HİLÂFET NEDEN ÂL-İ BEYT’TE TAKARRUR ETMEDİ?
Eğer denilse: “Neden hilâfet-i İslâmiye Âl-i Beyt-i Nebevîde takarrur etmedi? Halbuki en ziyade lâyık ve müstahak onlardı.”
Elcevap: Saltanat-ı dünyeviye aldatıcıdır. Âl-i Beyt ise, hakaik-ı İslâmiyeyi ve ahkâm-ı Kur’âniyeyi muhafazaya memur idiler. Hilâfet ve saltanata geçen, ya nebî gibi masum olmalı, veyahut Hulefa-i Raşidîn ve Ömer bin Abdülaziz-i Emevî ve Mehdî-i Abbasî gibi harikulâde bir zühd-ü kalbi olmalı ki aldanmasın. Halbuki Mısır’da Âl-i Beyt namına teşekkül eden devlet-i Fatımiye hilâfeti ve Afrika’da Muvahhidîn hükûmeti ve İran’da Safevîler devleti gösteriyor ki saltanat-ı dünyeviye Âl-i Beyte yaramaz; vazife-i asliyesi olan hıfz-ı dini ve hizmet-i İslâmiyet’i onlara unutturur. Halbuki saltanatı terk ettikleri zaman, parlak ve yüksek bir surette İslâmiyet’e ve Kur’ân’a hizmet etmişler.
İşte bak: Hazret-i Hasan’ın neslinden gelen aktablar, hususan Aktab-ı Erbaa ve bilhassa Gavs-ı A’zam olan Şeyh Abdülkadir-i Geylânî; ve Hazret-i Hüseyin’in neslinden gelen imamlar, hususan Zeynelabidin ve Cafer-i Sadık –ki her biri, birer manevî mehdî hükmüne geçmiş– manevî zulmü ve zulümatı dağıtıp, envâr-ı Kur’âniyeyi ve hakaik-ı imaniyeyi neşretmişler, cedd-i emcedlerinin birer vârisi olduklarını göstermişler.
ASR-I SAADETTEKİ DEHŞETLİ KANLI FİTNENİN HİKMETİ NEDİR?
Eğer denilse: “Mübarek İslâmiyet ve nurânî Asr-ı Saadetin başına gelen o dehşetli kanlı fitnenin hikmeti ve vech-i rahmeti nedir? Çünkü onlar kahra lâyık değil idiler.”
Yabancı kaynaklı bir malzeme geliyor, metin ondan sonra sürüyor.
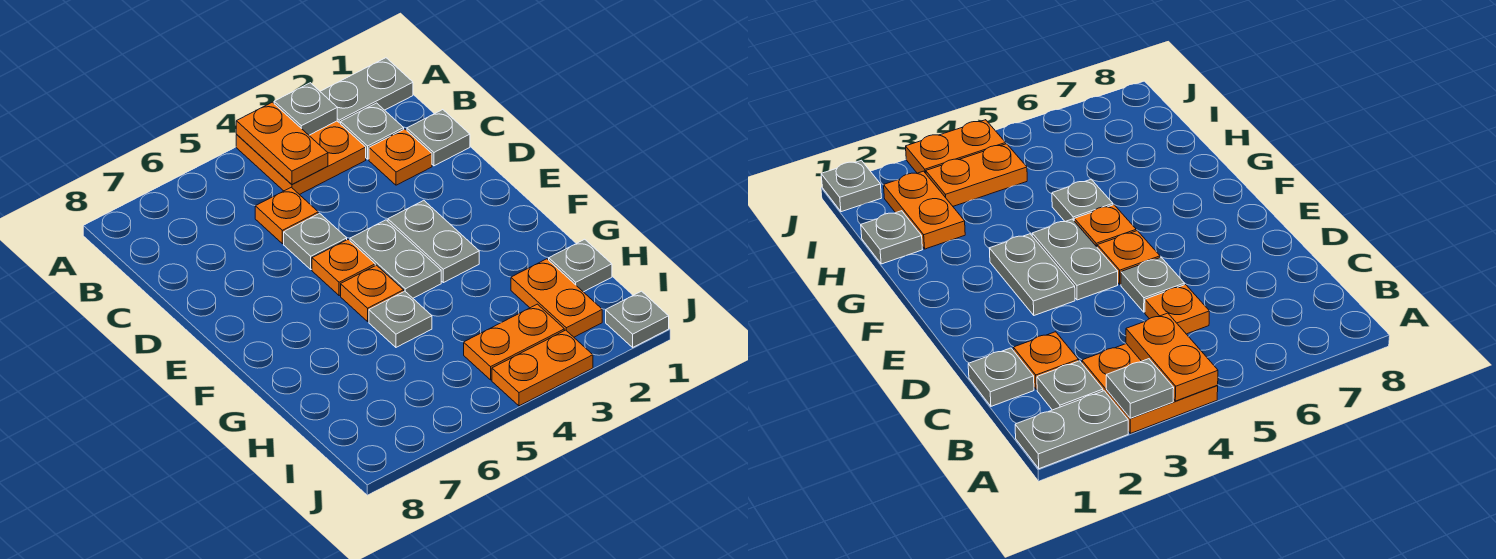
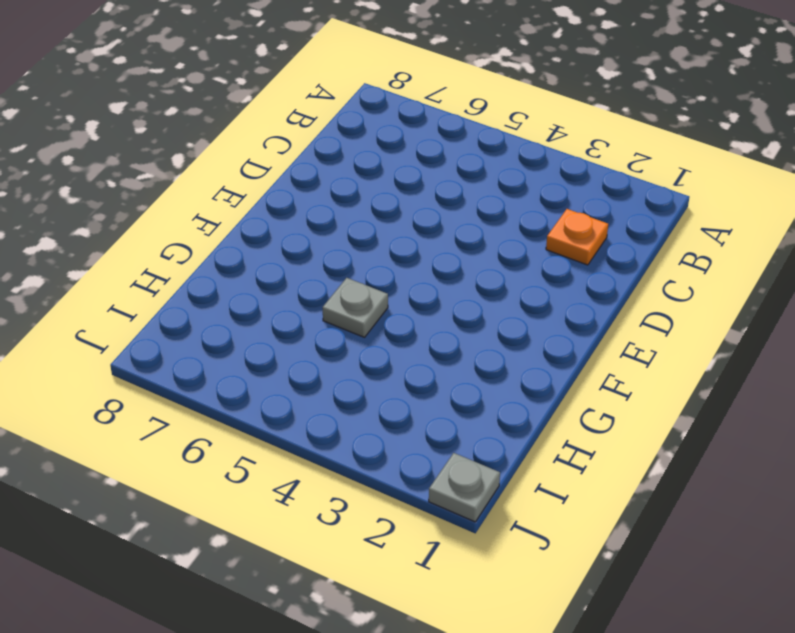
none -> grey 1x2 plate [320,58,413,124]
none -> orange 2x2 plate [236,121,366,195]
none -> grey 1x1 plate [341,103,404,159]

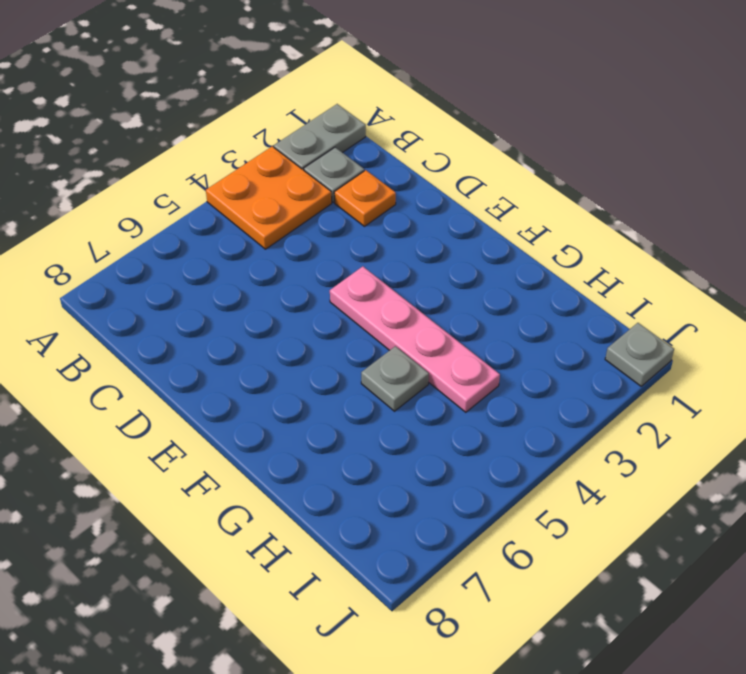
pink 1x4 plate [330,266,500,412] -> grey 1x2 plate [350,220,441,298]
none -> grey 1x1 plate [407,110,470,166]
none -> orange 1x1 plate [255,187,318,244]
none -> grey 1x1 plate [284,213,347,269]

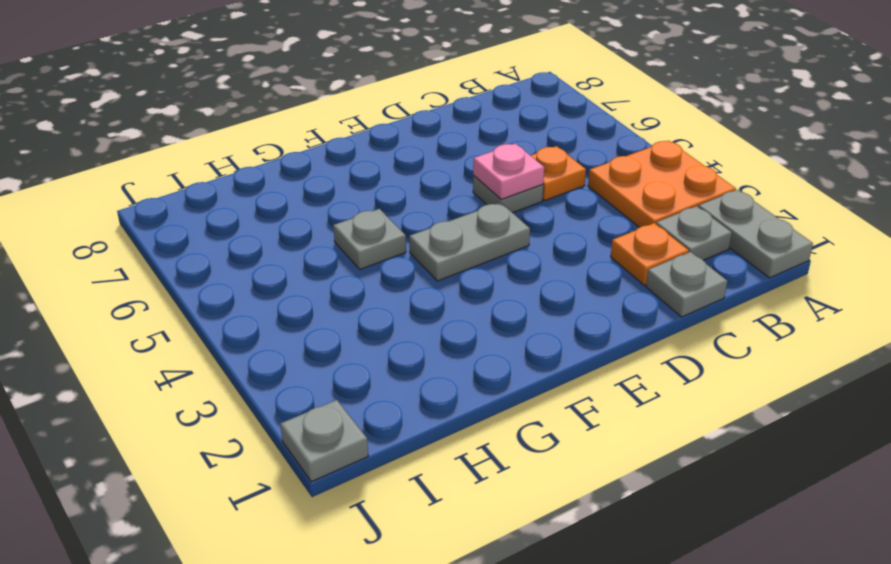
pink 1x1 plate [473,144,544,199] -> none
none -> grey 1x2 plate [388,200,479,283]
none -> orange 1x1 plate [312,239,375,296]
none -> orange 1x1 plate [341,265,404,321]

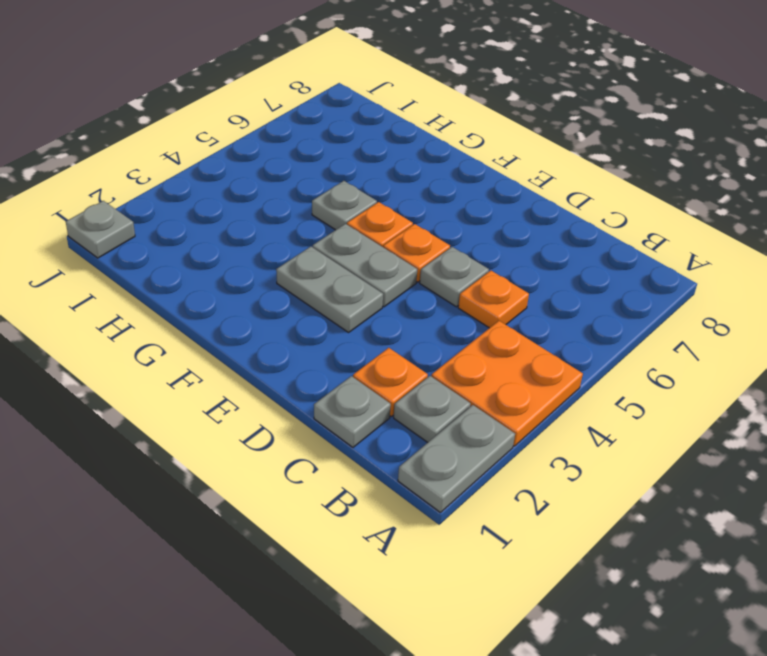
none -> grey 1x1 plate [549,239,612,292]
none -> orange 1x2 plate [511,259,602,337]
none -> orange 1x2 plate [464,304,564,380]

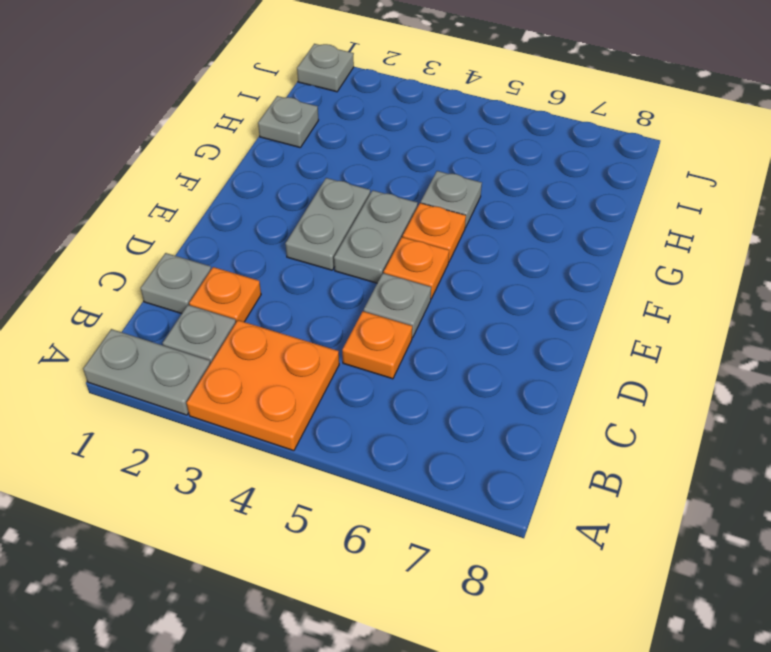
none -> orange 1x2 plate [511,259,602,337]
none -> orange 1x2 plate [464,304,564,380]
none -> orange 1x2 plate [492,330,593,406]

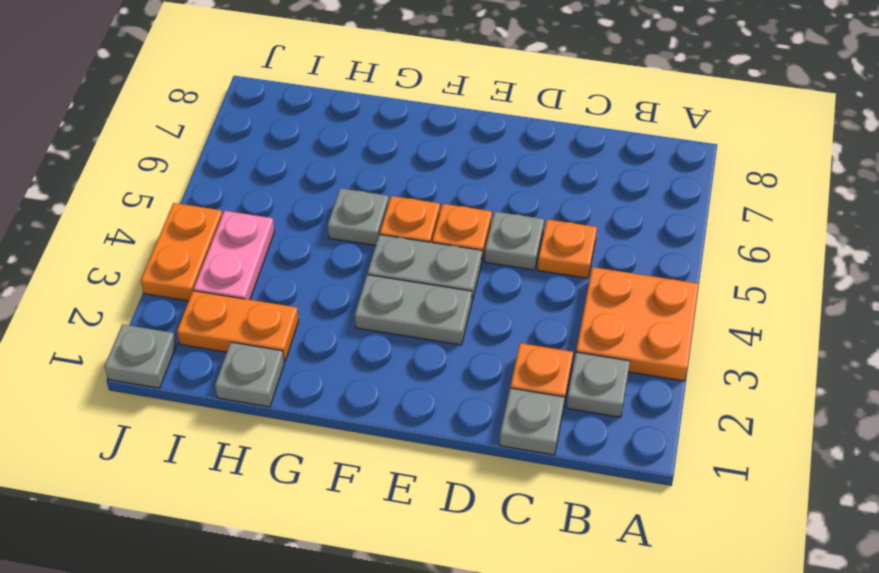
pink 1x2 plate [194,211,274,300] -> orange 1x2 plate [464,304,564,380]
none -> grey 1x2 plate [320,58,413,124]
none -> grey 1x1 plate [274,83,337,135]
none -> orange 1x2 plate [236,102,328,185]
Elcevap: Nasıl ki baharda dehşetli yağmurlu bir fırtına, her taife-i nebatatın, tohumların, ağaçların istidadlarını tahrik eder, inkişaf ettirir; her biri kendine mahsus çiçek açar, fıtrî birer vazife başına geçer. Öyle de, Sahabe ve Tabiînin başına gelen fitne dahi çekirdekler hükmündeki muhtelif ayrı ayrı istidadları tahrik edip kamçıladı. “İslâmiyet tehlikededir, yangın var!” diye her taifeyi korkuttu, İslâmiyet’in hıfzına koşturdu. Her biri kendi istidadına göre camia-i İslâmiyet’in kesretli ve muhtelif vazifelerinden bir vazifeyi omuzuna aldı, kemâl-i ciddiyetle çalıştı. Bir kısmı hadislerin muhafazasına, bir kısmı Şeriatın muhafazasına, bir kısmı hakaik-ı imaniyenin muhafazasına, bir kısmı Kur’ân’ın muhafazasına çalıştı ve hakeza, her bir taife bir hizmete girdi. Vezaif-i İslâmiyet’te hummalı bir surette sa’y ettiler. Muhtelif renklerde çok çiçekler açıldı. Pek geniş olan âlem-i İslâmiyet’in aktârına, o fırtına ile tohumlar atıldı; yarı yeri gülistana çevirdi. Fakat maatteessüf, o güller ve gülistan içinde, ehl-i bid’a fırkalarının dikenleri dahi çıktı.
Güya Dest-i Kudret, celâl ile o asrı çalkaladı, şiddetle tahrik edip çevirdi, ehl-i himmeti gayrete getirip elektriklendirdi. O hareketten gelen bir kuvve-i ani’l-merkeziye ile, pek çok münevver müçtehidleri ve nurânî muhaddisleri, kudsî hafızları, asfiyaları, aktabları âlem-i İslâm’ın aktârına uçurdu, hicret ettirdi. Şarktan garba kadar ehl-i İslâm’ı heyecana getirip, Kur’ân’ın hazinelerinden istifade için gözlerini açtırdı.